Yesterday morning she experienced something we had never seen before, it was like she died for a few seconds. It wasn't a seizure which we had learned to deal with, this was different so I picked her up and rushed to the vet. As I stood in the doorway of the examining room, alone, while they took Maggie to another bigger and more brightly lit room down the hall, I was getting angrier and angrier that everybody else seemed to be going about their business as usual. The phone calls in the reception area, the techs coming and going in the hallways, incoming patients and those on their way home came and went in no particular hurry. "What is this" I shouted in my mind, "can't you see that the vet is working on my Maggie, BE QUIET". One tech even stood in the way of my view of the window to the room Maggie was in and had he not moved when he did I was going to have to ask him to please stand somewhere else.

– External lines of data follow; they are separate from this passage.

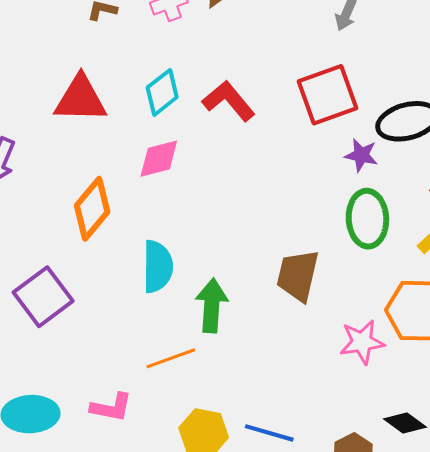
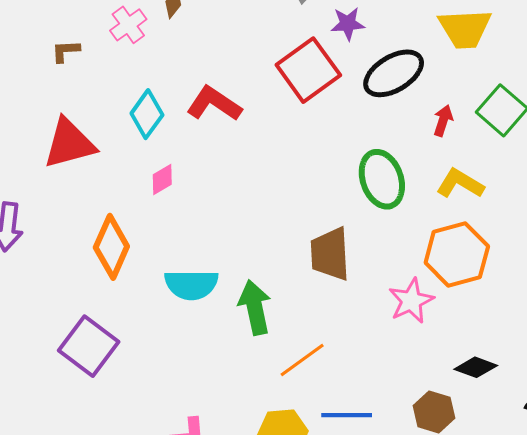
purple star: (361, 155) -> (348, 24), moved
pink diamond: (159, 159) -> (162, 179), size x0.7
cyan semicircle: (158, 267) -> (191, 285), turned 106
orange line: (171, 358) -> (302, 360), moved

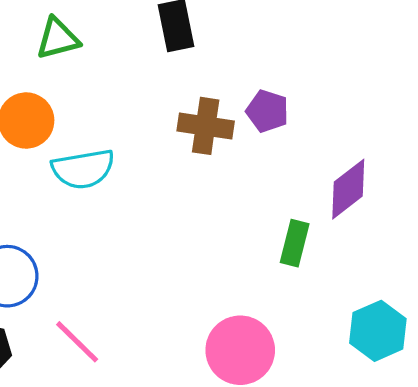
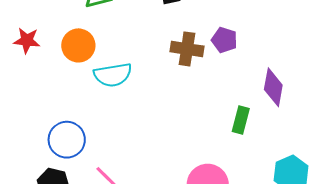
purple diamond: (348, 189) -> (273, 87), turned -42

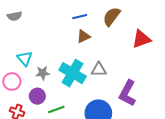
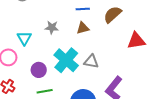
gray star: (43, 73) -> (52, 28), moved
purple circle: (37, 96) -> (39, 70), moved

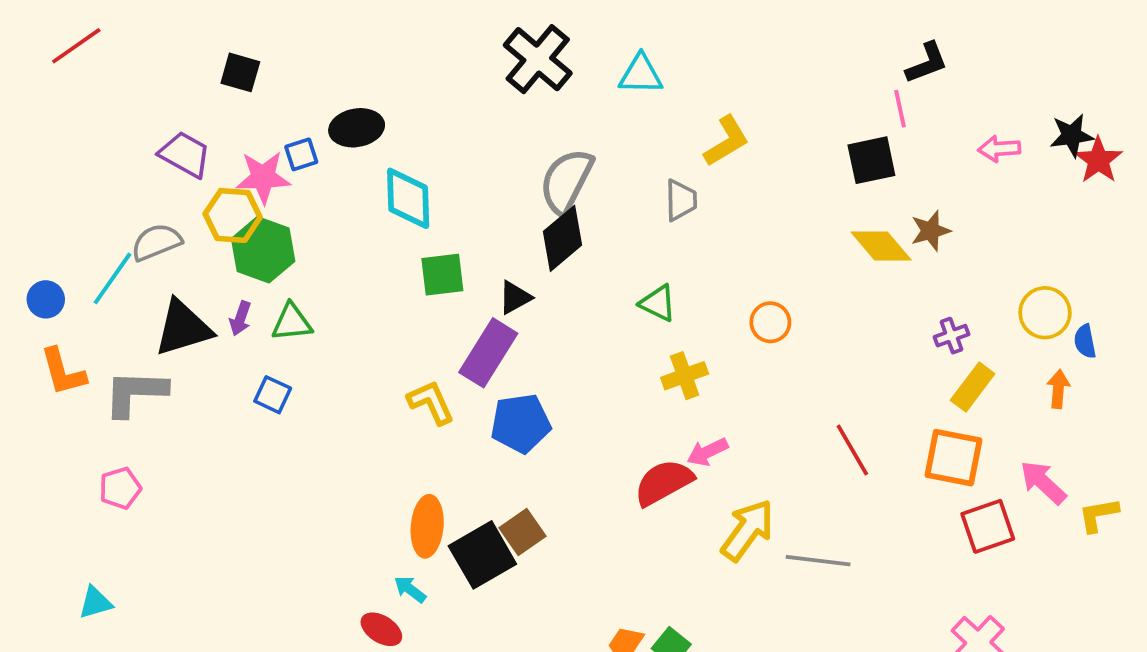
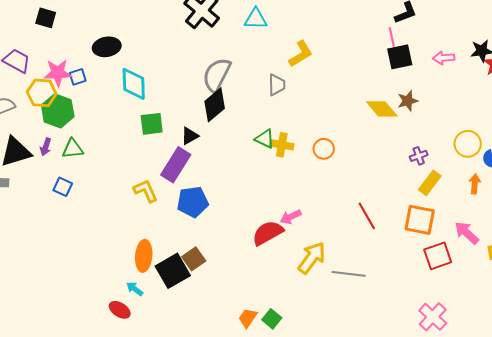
blue square: (301, 154) -> (78, 77), moved
black square: (871, 160) -> (400, 57), moved
yellow cross: (685, 376) -> (282, 145), moved, turned 30

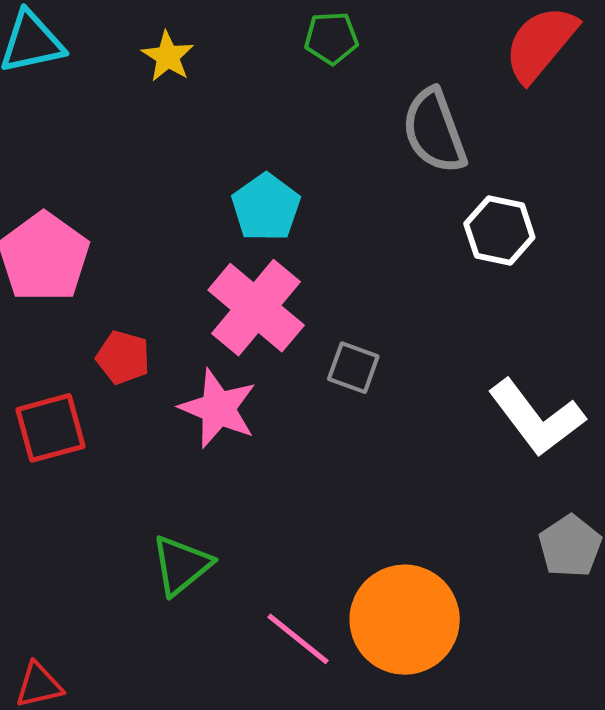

After a tiny eternity the door opened and out walked the vet with Maggie in her arms followed by a helper carrying white blankets. They came back into our examining room, spread the blankets on the table and laid Maggie on them. She had been standing when she was taken out of this room, this little room that was becoming my whole world, but she wasn't standing anymore. I looked at the vet and, bless her, she looked me straight in the eye and started to explain. I heard her and I didn't, you know what I mean? Yes, her English was fine, voice loud enough, no big words that I didn't understand, it all made sense but was completely unacceptable. I'm not prepared to make this decision right now, it is way too soon, too sudden, there must be a way to take her home. But there wasn't, not if I wanted to spare her needless suffering.

So we had a couple of minutes together in that cold and sterile room. I held her while they taped a catheter to her leg and I held her when I said OK and I held her while life left her little body.